• Prompt:
Copy every line of the records below that holds the word "frontmatter".

(Saved data entries)
"""
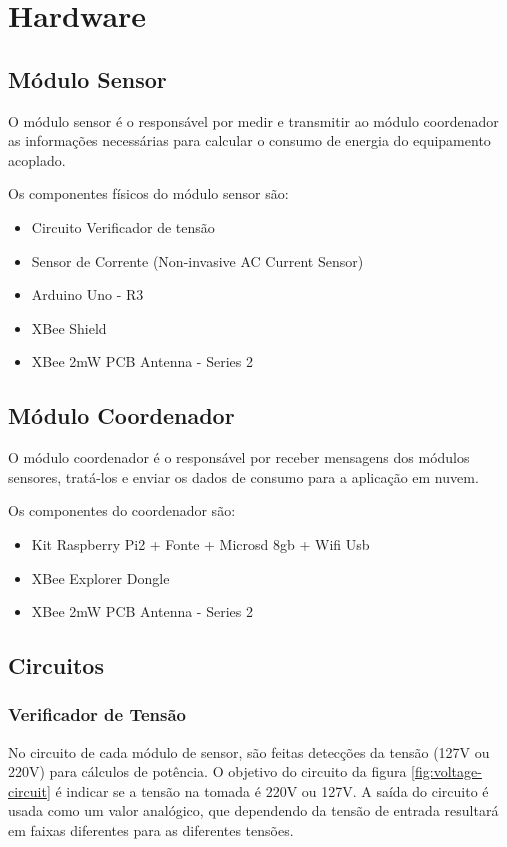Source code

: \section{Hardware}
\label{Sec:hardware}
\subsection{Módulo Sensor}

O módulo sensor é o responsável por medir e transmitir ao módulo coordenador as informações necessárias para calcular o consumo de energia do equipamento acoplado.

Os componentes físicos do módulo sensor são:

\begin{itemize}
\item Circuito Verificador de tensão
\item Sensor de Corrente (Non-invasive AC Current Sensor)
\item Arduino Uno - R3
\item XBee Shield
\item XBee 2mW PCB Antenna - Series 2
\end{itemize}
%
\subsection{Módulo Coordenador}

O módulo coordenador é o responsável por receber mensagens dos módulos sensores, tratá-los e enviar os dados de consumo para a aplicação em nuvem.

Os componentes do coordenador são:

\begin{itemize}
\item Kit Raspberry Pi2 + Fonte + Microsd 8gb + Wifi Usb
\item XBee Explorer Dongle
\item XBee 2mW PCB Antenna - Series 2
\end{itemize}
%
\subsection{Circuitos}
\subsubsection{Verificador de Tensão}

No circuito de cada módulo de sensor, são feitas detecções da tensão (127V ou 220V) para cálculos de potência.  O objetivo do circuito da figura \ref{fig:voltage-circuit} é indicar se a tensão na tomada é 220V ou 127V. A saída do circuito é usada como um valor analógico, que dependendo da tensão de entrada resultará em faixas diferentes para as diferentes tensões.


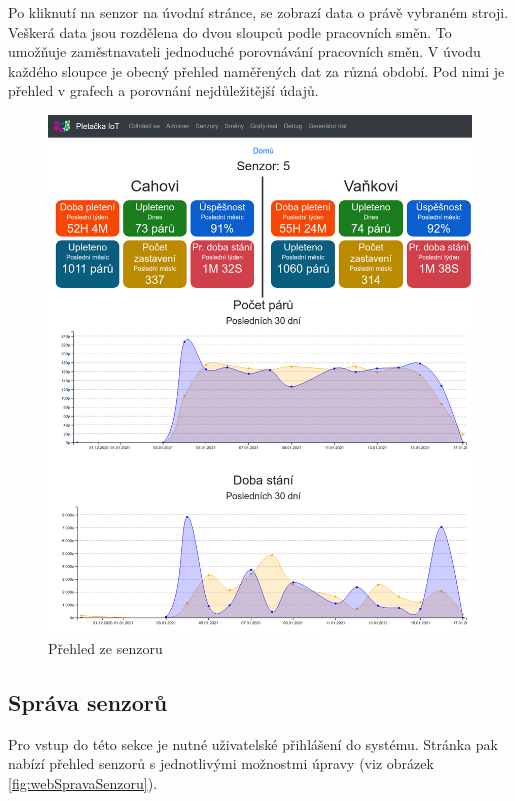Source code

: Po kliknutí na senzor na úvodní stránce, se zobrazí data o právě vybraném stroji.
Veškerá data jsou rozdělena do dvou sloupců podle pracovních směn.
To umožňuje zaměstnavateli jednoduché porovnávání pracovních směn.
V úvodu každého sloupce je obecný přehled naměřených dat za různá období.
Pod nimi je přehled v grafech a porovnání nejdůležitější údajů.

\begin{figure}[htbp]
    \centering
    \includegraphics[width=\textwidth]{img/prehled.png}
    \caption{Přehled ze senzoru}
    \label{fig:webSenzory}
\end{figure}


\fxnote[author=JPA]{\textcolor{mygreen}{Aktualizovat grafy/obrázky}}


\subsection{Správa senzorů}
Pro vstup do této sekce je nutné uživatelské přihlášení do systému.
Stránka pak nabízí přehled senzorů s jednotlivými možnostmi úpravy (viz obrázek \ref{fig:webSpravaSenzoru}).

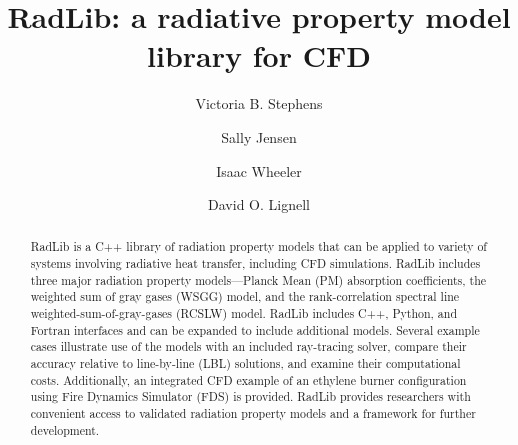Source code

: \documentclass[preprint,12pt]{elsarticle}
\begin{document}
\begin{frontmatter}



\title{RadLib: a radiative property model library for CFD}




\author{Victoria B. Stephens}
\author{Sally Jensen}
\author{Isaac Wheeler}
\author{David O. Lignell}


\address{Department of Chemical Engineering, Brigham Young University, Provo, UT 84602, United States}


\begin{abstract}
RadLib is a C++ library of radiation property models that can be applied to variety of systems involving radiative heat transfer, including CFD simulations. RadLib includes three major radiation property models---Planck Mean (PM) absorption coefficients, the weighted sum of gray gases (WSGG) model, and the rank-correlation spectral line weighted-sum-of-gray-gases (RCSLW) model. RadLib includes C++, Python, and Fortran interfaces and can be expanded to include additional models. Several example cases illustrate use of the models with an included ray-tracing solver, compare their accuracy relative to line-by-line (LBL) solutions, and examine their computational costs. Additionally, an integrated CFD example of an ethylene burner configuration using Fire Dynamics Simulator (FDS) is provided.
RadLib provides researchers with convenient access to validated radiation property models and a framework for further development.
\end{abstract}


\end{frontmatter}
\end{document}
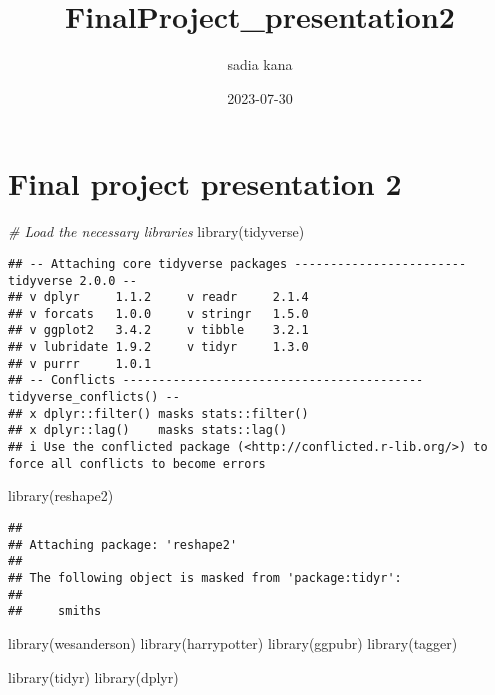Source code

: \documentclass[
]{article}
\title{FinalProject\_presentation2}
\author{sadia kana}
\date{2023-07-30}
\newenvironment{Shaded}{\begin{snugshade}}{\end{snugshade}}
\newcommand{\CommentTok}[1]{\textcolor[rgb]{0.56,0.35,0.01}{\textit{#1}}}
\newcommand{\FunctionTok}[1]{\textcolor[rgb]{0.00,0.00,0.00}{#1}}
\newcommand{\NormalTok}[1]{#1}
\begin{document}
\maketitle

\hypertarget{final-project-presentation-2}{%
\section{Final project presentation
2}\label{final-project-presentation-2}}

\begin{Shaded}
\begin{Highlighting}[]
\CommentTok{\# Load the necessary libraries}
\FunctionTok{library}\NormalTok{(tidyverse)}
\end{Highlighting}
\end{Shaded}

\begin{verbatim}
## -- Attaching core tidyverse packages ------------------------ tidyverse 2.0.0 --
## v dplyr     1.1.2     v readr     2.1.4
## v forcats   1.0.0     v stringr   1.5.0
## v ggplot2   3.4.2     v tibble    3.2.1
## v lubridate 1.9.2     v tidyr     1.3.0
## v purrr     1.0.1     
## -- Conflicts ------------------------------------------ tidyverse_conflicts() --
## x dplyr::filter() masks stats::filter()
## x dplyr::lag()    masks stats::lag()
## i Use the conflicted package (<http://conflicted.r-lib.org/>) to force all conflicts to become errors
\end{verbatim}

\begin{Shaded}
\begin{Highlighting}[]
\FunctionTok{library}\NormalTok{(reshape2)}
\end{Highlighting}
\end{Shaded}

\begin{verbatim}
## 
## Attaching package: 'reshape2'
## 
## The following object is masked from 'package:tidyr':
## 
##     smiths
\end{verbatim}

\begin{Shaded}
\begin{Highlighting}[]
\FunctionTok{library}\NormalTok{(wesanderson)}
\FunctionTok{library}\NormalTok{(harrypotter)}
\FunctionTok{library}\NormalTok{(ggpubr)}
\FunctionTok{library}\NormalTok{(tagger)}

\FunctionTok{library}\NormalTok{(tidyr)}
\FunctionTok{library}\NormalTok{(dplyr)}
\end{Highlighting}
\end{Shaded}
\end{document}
"""
"""
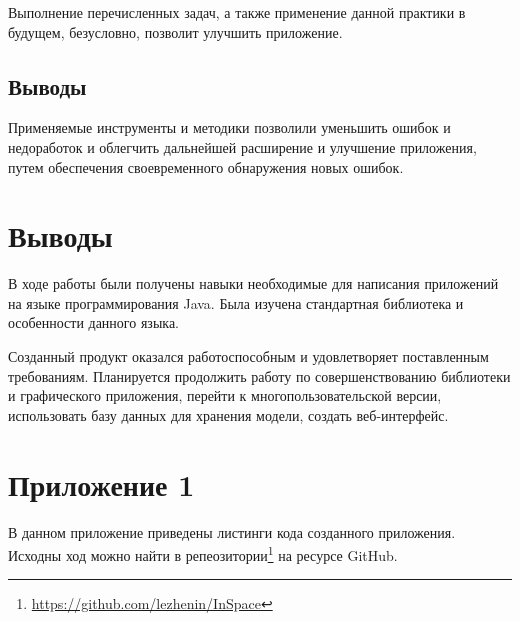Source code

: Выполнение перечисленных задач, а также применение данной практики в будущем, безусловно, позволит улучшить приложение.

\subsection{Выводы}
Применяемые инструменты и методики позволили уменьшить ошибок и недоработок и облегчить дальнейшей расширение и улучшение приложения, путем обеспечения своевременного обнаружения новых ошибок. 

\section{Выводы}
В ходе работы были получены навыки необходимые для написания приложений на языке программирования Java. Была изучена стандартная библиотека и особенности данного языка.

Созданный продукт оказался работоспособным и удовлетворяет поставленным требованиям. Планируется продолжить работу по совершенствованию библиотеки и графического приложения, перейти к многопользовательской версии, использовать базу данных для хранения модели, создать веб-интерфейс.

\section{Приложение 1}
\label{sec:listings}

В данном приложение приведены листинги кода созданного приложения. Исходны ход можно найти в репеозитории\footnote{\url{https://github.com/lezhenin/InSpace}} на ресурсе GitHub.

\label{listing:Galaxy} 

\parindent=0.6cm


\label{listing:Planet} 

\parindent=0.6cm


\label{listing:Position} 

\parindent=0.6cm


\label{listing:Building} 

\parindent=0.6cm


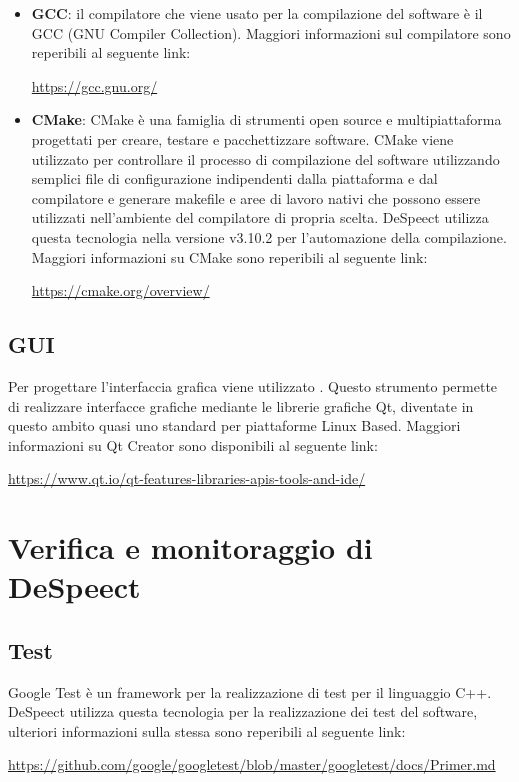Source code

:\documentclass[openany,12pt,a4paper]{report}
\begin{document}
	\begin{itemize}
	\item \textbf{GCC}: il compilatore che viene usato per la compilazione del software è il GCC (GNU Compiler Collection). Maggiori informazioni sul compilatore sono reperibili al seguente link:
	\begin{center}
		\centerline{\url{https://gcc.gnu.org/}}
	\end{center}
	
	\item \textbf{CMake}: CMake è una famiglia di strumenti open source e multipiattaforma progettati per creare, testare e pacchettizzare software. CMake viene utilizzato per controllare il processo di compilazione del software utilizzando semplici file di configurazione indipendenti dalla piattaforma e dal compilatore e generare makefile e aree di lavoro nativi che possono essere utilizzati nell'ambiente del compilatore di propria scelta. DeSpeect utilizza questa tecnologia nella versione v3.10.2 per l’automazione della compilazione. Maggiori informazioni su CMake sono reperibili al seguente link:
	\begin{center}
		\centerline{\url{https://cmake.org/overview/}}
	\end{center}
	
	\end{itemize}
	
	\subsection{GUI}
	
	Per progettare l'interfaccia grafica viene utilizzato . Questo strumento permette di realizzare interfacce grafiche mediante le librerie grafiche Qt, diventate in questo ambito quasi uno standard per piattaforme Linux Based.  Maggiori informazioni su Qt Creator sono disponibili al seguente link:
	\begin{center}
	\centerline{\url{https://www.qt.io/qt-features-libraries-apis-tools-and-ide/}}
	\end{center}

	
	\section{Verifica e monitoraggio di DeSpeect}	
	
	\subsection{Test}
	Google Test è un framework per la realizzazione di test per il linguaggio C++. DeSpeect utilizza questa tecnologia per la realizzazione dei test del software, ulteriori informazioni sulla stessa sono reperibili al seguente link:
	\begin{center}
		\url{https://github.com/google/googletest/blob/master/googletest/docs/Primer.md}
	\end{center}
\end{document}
"""
"""
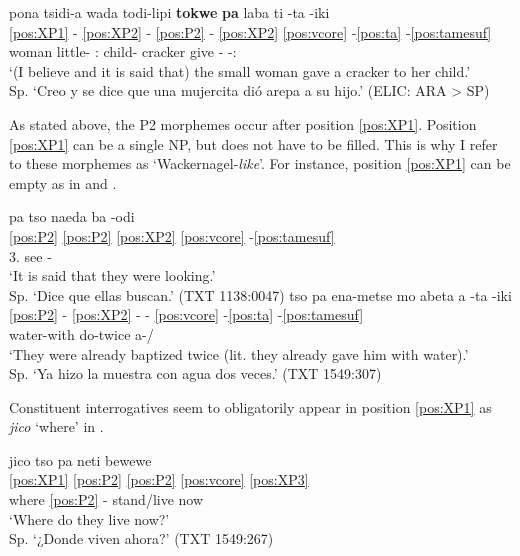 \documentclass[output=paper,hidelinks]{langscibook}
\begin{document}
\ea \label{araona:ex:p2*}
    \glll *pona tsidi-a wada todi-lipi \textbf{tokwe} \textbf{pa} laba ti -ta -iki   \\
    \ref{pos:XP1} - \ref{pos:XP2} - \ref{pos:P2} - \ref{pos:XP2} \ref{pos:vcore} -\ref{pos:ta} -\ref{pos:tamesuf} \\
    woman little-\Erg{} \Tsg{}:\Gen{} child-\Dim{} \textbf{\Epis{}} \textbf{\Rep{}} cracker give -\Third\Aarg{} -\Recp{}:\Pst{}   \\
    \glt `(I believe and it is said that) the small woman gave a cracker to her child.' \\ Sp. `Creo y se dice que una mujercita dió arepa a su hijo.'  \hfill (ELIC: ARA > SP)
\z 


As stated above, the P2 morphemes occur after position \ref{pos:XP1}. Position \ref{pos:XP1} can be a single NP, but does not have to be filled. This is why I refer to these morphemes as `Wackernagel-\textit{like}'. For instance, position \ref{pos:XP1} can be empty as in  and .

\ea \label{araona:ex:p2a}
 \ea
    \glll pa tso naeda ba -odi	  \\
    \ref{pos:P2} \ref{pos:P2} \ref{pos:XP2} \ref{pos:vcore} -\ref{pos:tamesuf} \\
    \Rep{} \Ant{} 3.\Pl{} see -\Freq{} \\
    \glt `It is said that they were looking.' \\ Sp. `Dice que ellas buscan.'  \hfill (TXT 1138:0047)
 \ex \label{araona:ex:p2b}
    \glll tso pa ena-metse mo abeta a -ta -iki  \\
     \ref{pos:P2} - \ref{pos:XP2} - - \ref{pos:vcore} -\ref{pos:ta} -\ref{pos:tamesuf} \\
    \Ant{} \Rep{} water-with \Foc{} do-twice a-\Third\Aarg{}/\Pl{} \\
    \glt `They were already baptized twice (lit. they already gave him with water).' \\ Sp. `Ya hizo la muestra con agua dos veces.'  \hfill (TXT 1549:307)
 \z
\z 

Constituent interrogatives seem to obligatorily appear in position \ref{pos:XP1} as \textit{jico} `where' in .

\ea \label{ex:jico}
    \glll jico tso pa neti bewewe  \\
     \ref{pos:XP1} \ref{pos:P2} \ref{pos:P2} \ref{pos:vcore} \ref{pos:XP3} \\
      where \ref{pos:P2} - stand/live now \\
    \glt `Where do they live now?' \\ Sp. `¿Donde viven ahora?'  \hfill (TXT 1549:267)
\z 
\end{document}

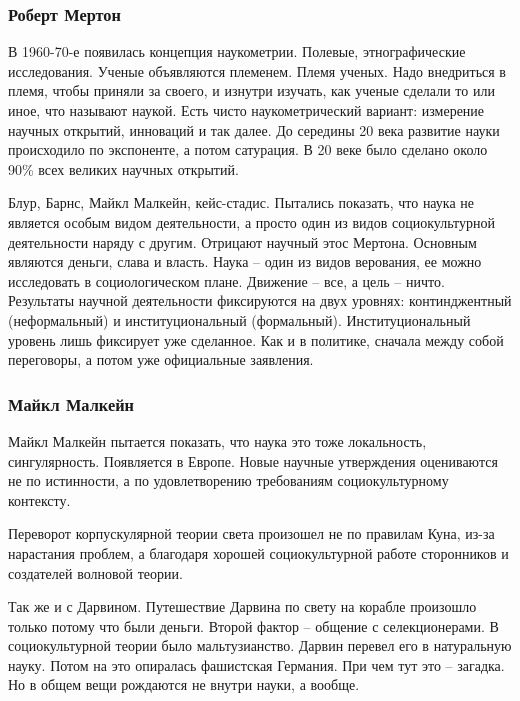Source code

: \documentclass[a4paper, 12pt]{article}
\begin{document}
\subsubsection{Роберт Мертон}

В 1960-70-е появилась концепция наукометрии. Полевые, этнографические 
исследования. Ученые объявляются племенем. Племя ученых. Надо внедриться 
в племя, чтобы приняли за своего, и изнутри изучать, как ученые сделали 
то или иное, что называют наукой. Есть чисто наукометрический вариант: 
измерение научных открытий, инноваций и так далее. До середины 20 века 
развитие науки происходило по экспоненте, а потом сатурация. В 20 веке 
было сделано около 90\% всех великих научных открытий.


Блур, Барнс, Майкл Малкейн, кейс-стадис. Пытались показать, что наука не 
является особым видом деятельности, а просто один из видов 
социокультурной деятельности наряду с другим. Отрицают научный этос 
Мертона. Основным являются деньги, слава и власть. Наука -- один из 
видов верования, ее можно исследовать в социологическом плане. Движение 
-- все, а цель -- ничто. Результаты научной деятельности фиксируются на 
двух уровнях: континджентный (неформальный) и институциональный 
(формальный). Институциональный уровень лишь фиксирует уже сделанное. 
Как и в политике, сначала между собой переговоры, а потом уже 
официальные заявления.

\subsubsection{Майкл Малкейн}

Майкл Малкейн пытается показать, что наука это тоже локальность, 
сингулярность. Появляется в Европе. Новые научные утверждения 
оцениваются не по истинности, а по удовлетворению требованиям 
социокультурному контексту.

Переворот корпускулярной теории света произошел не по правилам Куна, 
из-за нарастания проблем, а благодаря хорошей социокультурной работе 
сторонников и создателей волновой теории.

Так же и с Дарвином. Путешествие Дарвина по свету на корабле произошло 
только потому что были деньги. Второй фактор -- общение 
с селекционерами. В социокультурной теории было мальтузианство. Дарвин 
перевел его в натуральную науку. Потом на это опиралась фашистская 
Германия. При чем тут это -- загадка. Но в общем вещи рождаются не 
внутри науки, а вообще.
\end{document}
"""
• Written solution:
\begin{frontmatter}
\end{frontmatter}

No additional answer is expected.